Without 30,000 people banging away on their clapper every game, motivating the players and pushing them forward would Leicester fans have had all the amazing moments that we have? While this is a question to which we will never know the answer, I’m inclined to believe the answer is no.
What makes Leicester City so special is its uniqueness. There’s no other club like it and that includes the clappers. They make Leicester stand out from the crowd and they help to provide a unique matchday experience that everyone will enjoy.
Yes, they have their downsides and critics, but they help create an atmosphere that gets everyone involved including young children.
The clapper doesn’t prevent fans from singing their normal songs and chants or prevent a natural atmosphere from being created, clappers just help everyone else get involved, pick up the beat of the songs and join in.
Sitting near the family stand in Leicester City’s crucial Europa League home game against Legia Warsaw and seeing people of all ages able to join in around the stadium by clapping along will have been a big boost for the players in their push to win the game and the benefits were seen in the way the team performed.
Used properly, clappers can be a real force for good. They’re not a magic bullet that ensure you win every game, but they encourage the crowd to get involved and back their team for the full 90 minutes and that can only produce more positive results.
There’s still a long way to go on this incredible journey for Leicester City and I’m looking forward to backing them all the way and having a lot more clappers to add to my collection.
Jayden Whitworth: ‘I can’t understand why the club are so hell-bent on keeping them – bin them off’

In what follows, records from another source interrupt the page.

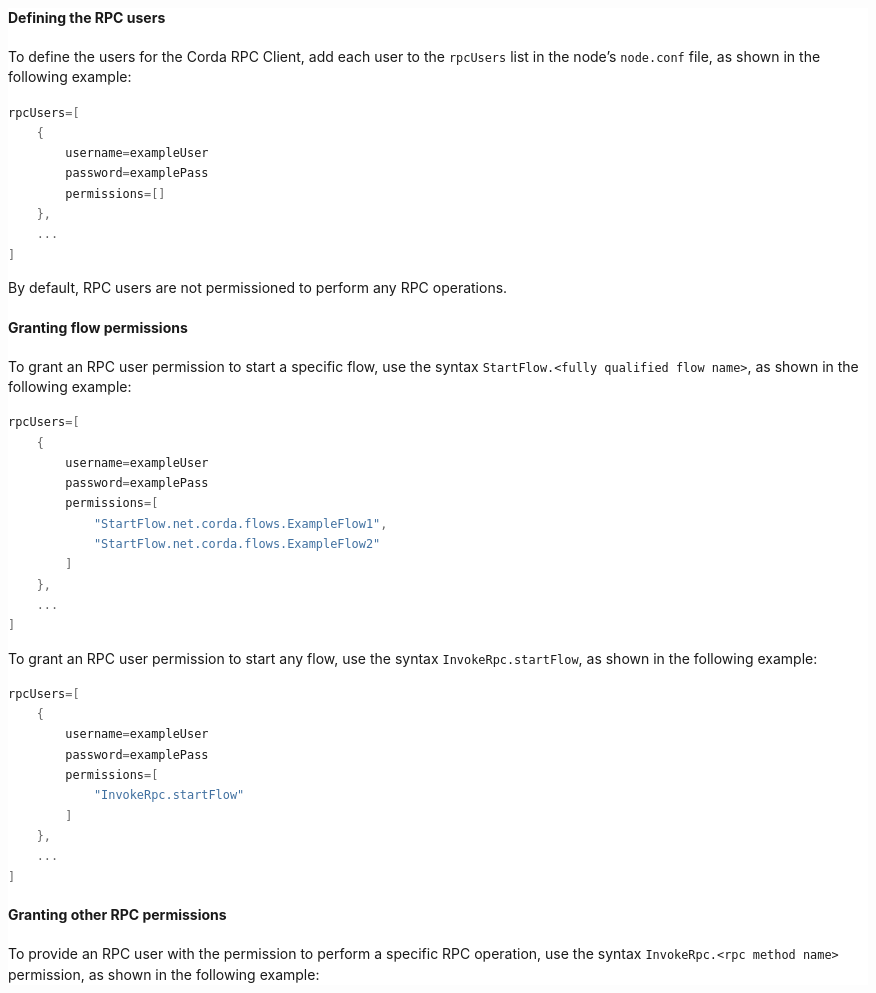 #### Defining the RPC users

To define the users for the Corda RPC Client, add each user to the `rpcUsers` list in the node’s `node.conf` file, as shown in the following example:

```groovy
rpcUsers=[
    {
        username=exampleUser
        password=examplePass
        permissions=[]
    },
    ...
]
```

By default, RPC users are not permissioned to perform any RPC operations.

#### Granting flow permissions

To grant an RPC user permission to start a specific flow, use the syntax `StartFlow.<fully qualified flow name>`, as shown in the following example:

```groovy
rpcUsers=[
    {
        username=exampleUser
        password=examplePass
        permissions=[
            "StartFlow.net.corda.flows.ExampleFlow1",
            "StartFlow.net.corda.flows.ExampleFlow2"
        ]
    },
    ...
]
```

To grant an RPC user permission to start any flow, use the syntax `InvokeRpc.startFlow`, as shown in the following example:

```groovy
rpcUsers=[
    {
        username=exampleUser
        password=examplePass
        permissions=[
            "InvokeRpc.startFlow"
        ]
    },
    ...
]
```

#### Granting other RPC permissions

To provide an RPC user with the permission to perform a specific RPC operation, use the syntax `InvokeRpc.<rpc method name>` permission, as shown in the following example:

In an era where Leicester City have got things spot on and have continuously set an example for the rest of the league, the clappers have been a rare occasion when we have perhaps got things slightly wrong.
Now I’m all for a clapper on special occasion (granted they’ve been more frequent over the last few years) whether that be when we are holding our first FA cup aloft; being crowned Premier League Champions or the dizzy heights of that remarkable Champions League campaign back in 16/17. They prove to be great filler for my box of ever-growing Leicester City memorabilia – we all have one, don’t we? But I draw the line there. There is no need for them anymore. They’ve run their course.
If I cast my mind back to when they were introduced at the home match against West Ham, the game that kickstarted the great escape, I remember thinking they were quite a novel, inventive idea. A great way of boosting the atmosphere at the King Power. As seasons past their effect dwindled. They even lost the biweekly clap along to Uptown Funk – something I’m certain all Leicester fans miss, right? They now must be binned off. There is no rhythm to them anymore, they just create a right racket. Come the end of the game, they are just discarded in and around the stadium and the streets of Leicester. Most of all they are having an adverse effect on the atmosphere in the stadium.
What I fail to understand is why the club are so hell-bent on keeping them. If the club are so set on boosting the atmosphere on matchdays, it baffles me as to why time and time again the club were so set on constantly rebuking any notion of introducing safe standing or an organised singing section, one not too dissimilar to the one up at Celtic Park.
I pity the poor sods that every week have to fold them, clamp it together with a rubber band and then stick one on all 30,000 odd seats. Only for the full-time whistle to sound and then have to go and pick them all back up again. In the current climate as well, you’d think they’re a COVID super spreader. The less things for people to get their fingers on the better.